Culkin delivers this speech as more pondering stream of consciousness than bug-eyed monologue to a person we wrongly assume he knows as it’s such a personal, intimate shower of words. But James Lingk—played extremely well by John Pirruccello, an audience-surrogate looking on askance—is until that moment a stranger, who Roma will try (inevitably ill-fatedly) to sell a property to.

The muted applause—a kind of is-that-it? response—says it all when it comes to the energy-suck of the first act. The second act, when Scott Pask’s excellent, ransacked office set reveals itself, is livelier.

Broadway production of Glengarry Glen Ross
Emilio Madrid

The swearing and drama ratchet up—Culkin and Odenkirk on vividly explosive form, McKean just as scene-stealing, though more quietly—as the hunt for whoever ransacked the office is conducted by a detective (Howard W. Overshown) against the backdrop of the men’s viperish competition and desperation to prove themselves, undermine each other, and save their jobs.

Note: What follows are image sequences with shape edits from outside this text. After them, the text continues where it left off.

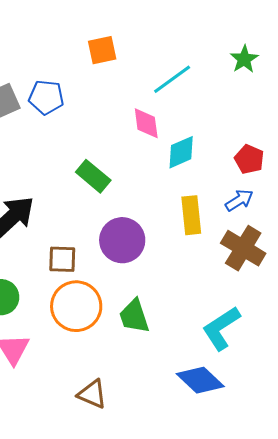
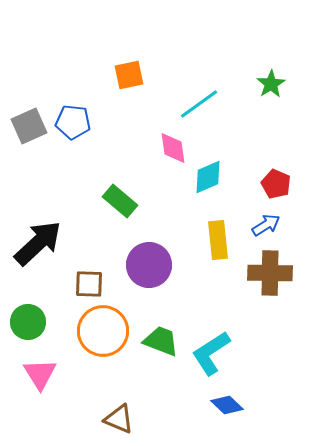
brown cross: (243, 248) -> (270, 273), turned -30
green trapezoid: (134, 316) -> (161, 341), turned 129
cyan L-shape: (221, 328) -> (211, 353), moved
blue diamond: (200, 380) -> (227, 405), size x0.7

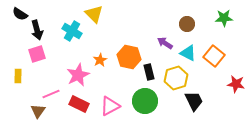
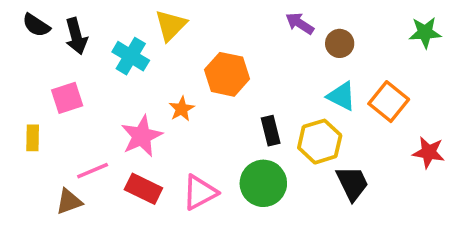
yellow triangle: (94, 14) -> (171, 25), turned 30
green star: (224, 18) -> (425, 33), moved
black arrow: (37, 30) -> (76, 36), moved
purple arrow: (165, 43) -> (300, 23), moved
orange hexagon: (129, 57) -> (227, 74), moved
brown triangle: (38, 111) -> (69, 201), turned 35

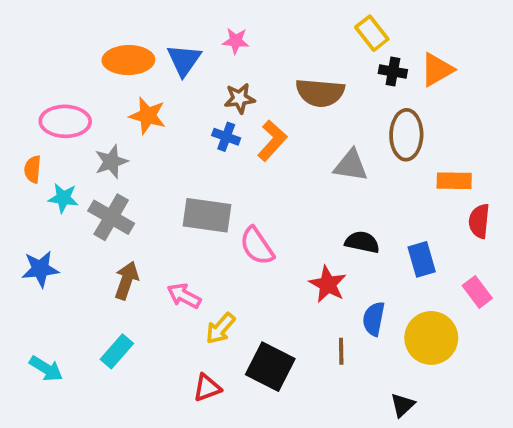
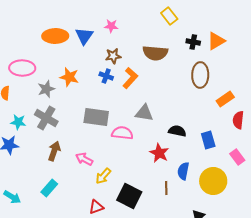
yellow rectangle: (372, 33) -> (169, 16), moved
orange star: (148, 116) -> (69, 77), moved
gray triangle: (351, 165) -> (144, 113), moved
orange rectangle: (454, 181) -> (225, 99), turned -36
cyan star: (63, 198) -> (18, 122), moved
pink semicircle: (257, 246) -> (122, 133), turned 130

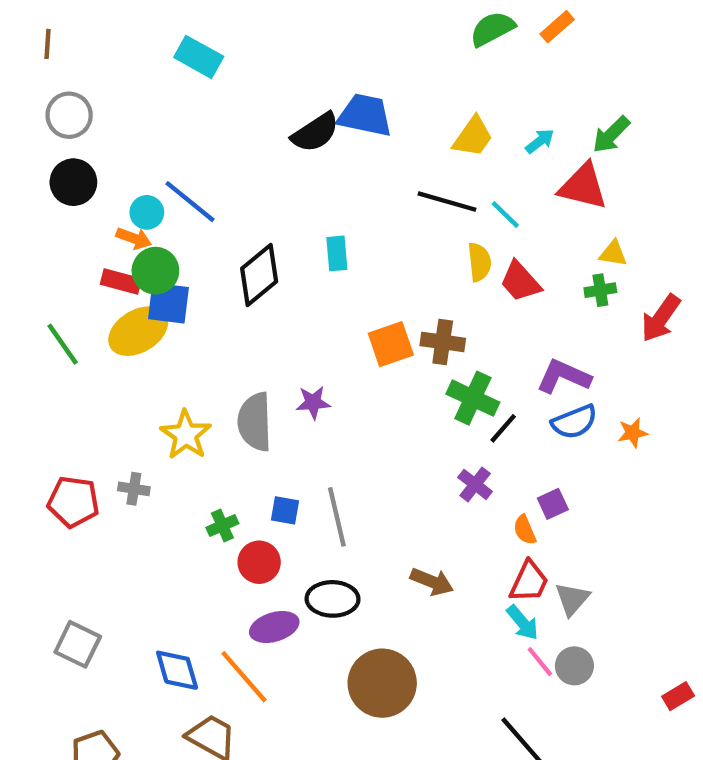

While Williamson isn’t specified as a Black character, Webber, Jr. is Black and in the second act as in the first, the insults leveled against him—until he solves the ransacked-office mystery and finally has his say—are the most vicious. It is a small crumb of rhetorical comfort to see him expose the thief.

As I type this, news has broken that the Republican-controlled Kentucky legislature has overruled a veto by its Democratic governor, Andy Beshear, paving the way for the legalization of conversion therapy in that state. Tweak the script, and that would likely get a huge laugh in Glengarry Glen Ross.